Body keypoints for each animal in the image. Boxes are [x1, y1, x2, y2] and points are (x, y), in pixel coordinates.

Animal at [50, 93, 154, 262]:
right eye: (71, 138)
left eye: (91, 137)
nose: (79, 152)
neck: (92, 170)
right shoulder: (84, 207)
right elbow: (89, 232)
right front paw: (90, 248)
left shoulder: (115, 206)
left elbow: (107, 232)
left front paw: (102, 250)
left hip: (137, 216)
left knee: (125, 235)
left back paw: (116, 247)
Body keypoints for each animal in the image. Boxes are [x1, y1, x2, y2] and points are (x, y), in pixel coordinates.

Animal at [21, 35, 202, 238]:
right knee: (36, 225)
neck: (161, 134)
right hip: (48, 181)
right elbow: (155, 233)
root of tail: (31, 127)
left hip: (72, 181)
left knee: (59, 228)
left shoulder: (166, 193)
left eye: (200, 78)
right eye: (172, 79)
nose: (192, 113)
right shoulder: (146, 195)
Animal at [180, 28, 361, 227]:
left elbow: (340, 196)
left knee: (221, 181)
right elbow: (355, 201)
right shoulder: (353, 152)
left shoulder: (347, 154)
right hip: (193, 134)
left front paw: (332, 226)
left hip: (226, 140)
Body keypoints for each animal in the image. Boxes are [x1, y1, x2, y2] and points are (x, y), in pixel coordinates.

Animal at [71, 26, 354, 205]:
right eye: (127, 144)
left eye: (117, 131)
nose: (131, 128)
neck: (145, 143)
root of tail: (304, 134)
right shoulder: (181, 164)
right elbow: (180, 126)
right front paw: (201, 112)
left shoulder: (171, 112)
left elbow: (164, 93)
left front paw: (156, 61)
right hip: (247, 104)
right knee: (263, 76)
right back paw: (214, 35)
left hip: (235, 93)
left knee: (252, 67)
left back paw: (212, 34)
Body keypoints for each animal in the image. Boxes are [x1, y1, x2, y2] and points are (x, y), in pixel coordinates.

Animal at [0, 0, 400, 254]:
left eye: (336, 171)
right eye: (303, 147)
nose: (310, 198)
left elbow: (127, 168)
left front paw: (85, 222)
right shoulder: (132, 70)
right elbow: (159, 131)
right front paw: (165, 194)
==
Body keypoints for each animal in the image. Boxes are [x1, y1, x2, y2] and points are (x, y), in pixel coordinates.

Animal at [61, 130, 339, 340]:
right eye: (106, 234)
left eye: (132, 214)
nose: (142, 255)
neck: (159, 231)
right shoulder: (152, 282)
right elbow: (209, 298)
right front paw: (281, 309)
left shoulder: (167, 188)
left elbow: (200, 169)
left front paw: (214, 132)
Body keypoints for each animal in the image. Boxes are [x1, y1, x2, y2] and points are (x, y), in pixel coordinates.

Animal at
---
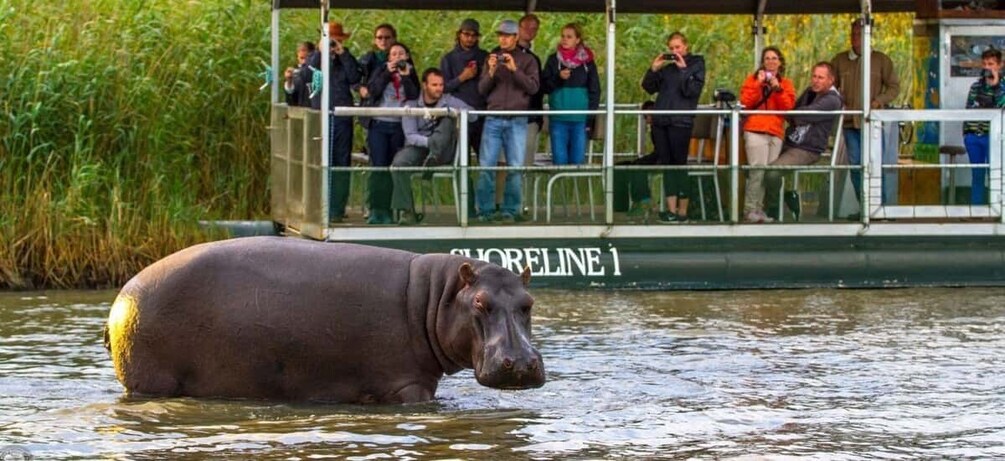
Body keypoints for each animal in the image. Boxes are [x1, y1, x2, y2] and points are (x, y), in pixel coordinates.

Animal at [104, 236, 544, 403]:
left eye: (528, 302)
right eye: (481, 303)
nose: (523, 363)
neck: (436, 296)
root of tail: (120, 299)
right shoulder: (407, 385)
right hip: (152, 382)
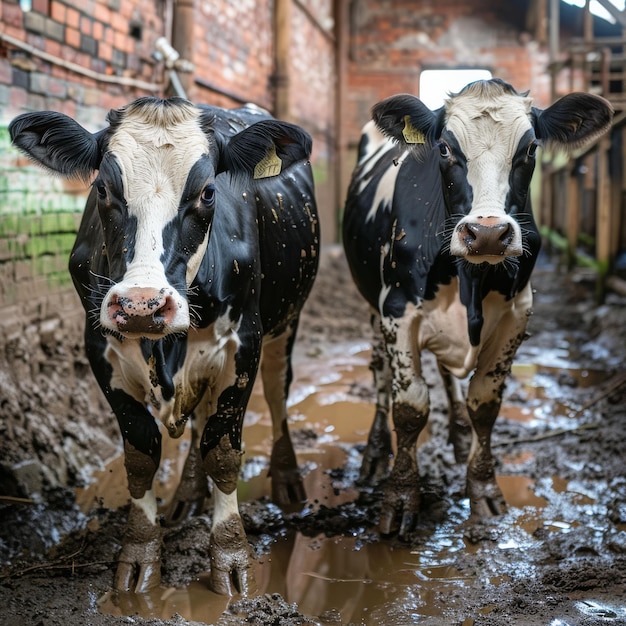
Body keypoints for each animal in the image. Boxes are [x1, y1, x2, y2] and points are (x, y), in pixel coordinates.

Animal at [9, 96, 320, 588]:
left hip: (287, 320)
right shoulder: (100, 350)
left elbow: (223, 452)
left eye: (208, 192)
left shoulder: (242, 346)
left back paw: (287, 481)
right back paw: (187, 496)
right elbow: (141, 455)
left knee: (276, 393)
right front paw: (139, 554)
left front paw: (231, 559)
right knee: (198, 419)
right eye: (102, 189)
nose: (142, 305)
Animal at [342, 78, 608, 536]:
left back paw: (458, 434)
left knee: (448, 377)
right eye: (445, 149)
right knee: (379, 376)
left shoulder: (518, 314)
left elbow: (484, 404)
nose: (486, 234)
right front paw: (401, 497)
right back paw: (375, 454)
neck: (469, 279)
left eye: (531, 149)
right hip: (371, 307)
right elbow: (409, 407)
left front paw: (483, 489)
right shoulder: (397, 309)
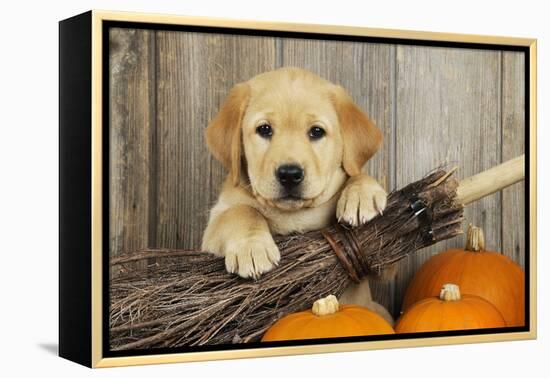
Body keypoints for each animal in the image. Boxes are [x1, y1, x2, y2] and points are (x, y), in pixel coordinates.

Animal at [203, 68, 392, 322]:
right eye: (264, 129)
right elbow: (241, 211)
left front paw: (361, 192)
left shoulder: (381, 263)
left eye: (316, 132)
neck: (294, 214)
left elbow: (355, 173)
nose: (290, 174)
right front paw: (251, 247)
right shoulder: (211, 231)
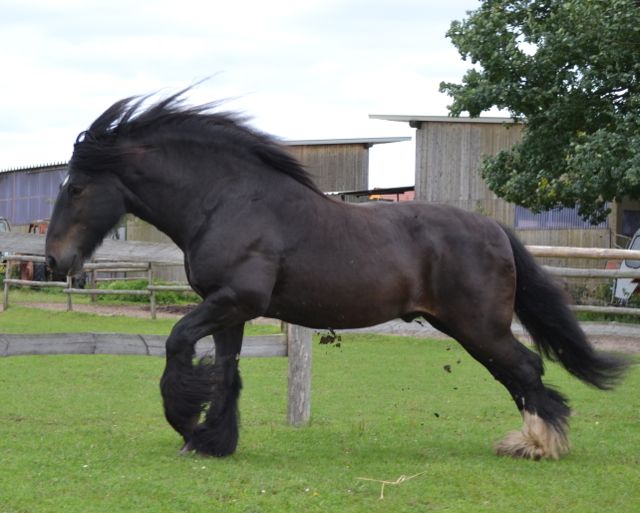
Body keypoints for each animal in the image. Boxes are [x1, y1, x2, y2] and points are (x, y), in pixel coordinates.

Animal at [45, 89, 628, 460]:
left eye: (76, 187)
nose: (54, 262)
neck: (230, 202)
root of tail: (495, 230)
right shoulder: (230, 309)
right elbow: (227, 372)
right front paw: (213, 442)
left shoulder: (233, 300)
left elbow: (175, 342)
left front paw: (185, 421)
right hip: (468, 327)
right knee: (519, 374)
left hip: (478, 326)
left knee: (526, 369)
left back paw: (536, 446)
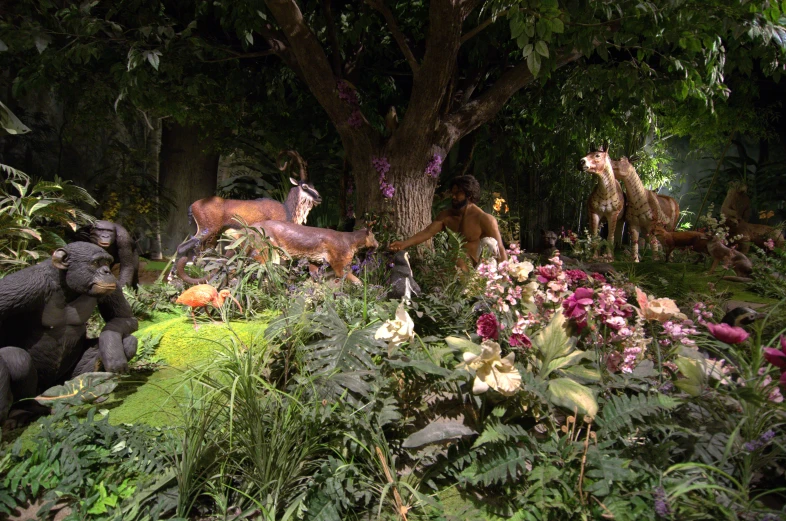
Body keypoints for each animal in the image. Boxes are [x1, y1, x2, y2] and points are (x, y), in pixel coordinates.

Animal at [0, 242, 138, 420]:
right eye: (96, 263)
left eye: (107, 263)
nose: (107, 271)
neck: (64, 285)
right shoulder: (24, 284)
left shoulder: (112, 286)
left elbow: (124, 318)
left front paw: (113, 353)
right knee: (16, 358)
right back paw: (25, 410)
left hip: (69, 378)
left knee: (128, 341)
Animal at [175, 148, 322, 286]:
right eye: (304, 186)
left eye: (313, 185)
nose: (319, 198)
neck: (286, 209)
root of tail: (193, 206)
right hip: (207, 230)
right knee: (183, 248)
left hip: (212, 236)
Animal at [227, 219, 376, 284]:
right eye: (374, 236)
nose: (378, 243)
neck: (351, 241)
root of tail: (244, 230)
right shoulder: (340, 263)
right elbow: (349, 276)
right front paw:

**Problem description:** Copy word for word the lines of the records above from the one with "right shoulder: (397, 309)" up to and including the one with "right shoulder: (211, 231)". Skip the pictures.

**Answer for the task:**
right shoulder: (397, 309)
Body keypoints for each animal in the image. Boxes are [x1, y1, x2, y2] and points are (x, y), in pixel coordinates.

Animal at [203, 68, 392, 322]:
right eye: (264, 129)
right elbow: (241, 211)
left front paw: (361, 192)
left shoulder: (381, 263)
left eye: (316, 132)
neck: (294, 214)
left elbow: (355, 173)
nose: (290, 174)
right front paw: (251, 247)
right shoulder: (211, 231)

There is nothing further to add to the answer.